Multipulse dynamical decoupling-like protocol for controlling the light emission line of a two-level system

Emission lines of quantum systems in solids, such as quantum dots or color centers, are often significantly affected by the coupling to the solid-state environment, so that the frequency of the emitted light slowly but uncontrollably fluctuates over time [1,2]. These fluctuations impede the photon-based quantum information processing schemes (e.g. the two-photon interference, where the frequencies of the photons should stay close), and impair the protocols using the stationary-to-flying qubit conversion. We present a possible solution for this problem, which employs optical pulses applied to the emitting system, which stabilize the position of the emission line at the desired location. Modeling the emitter as a two-level system, we analyze performance of the scheme both analytically and numerically.

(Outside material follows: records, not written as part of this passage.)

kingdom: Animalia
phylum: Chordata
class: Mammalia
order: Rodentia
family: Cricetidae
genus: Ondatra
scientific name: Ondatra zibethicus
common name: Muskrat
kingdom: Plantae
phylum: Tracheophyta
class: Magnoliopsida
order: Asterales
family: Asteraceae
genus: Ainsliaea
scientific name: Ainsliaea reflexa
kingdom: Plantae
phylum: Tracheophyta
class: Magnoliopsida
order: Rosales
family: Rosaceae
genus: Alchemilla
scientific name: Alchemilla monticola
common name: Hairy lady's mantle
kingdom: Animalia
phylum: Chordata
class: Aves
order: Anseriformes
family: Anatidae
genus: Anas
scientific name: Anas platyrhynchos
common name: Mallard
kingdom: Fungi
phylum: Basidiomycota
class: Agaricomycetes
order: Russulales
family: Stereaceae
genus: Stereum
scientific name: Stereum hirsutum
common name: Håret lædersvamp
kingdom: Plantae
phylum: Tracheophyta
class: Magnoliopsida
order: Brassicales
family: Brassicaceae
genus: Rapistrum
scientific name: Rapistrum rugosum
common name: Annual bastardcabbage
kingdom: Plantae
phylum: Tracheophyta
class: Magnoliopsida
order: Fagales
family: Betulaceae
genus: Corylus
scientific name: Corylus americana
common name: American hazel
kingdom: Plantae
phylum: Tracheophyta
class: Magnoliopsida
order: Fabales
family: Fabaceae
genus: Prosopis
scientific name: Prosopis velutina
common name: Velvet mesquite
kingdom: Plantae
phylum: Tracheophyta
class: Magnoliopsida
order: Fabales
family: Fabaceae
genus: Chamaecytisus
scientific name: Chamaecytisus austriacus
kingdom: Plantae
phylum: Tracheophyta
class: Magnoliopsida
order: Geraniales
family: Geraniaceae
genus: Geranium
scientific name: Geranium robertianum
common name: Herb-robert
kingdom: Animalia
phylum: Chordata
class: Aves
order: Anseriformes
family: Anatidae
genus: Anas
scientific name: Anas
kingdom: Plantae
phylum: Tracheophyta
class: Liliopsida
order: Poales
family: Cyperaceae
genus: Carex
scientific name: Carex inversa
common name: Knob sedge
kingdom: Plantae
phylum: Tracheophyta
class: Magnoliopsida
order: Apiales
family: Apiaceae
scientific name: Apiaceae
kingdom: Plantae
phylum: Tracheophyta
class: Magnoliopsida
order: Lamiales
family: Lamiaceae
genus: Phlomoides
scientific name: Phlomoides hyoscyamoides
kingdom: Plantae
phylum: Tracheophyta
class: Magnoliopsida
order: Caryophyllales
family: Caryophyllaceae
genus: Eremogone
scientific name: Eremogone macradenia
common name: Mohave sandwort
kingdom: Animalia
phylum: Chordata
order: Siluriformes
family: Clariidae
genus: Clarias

We show that already a few pulses, with rather large inter-pulse delay, can stabilize the emission line. We discuss application of the proposed scheme for stabilization of the zero-phonon emission line of the NV centers in diamond, and the possible use of this scheme for facilitating the long-distance entanglement between the NV centers [3]. [1] K.-M. Fu et al, PRL 103, 256404 (2009). [2] V. M. Acosta et al, PRL 108, 206401 (2012). [3] W. Pfaff et al, Science 345 6196, 532 (2014).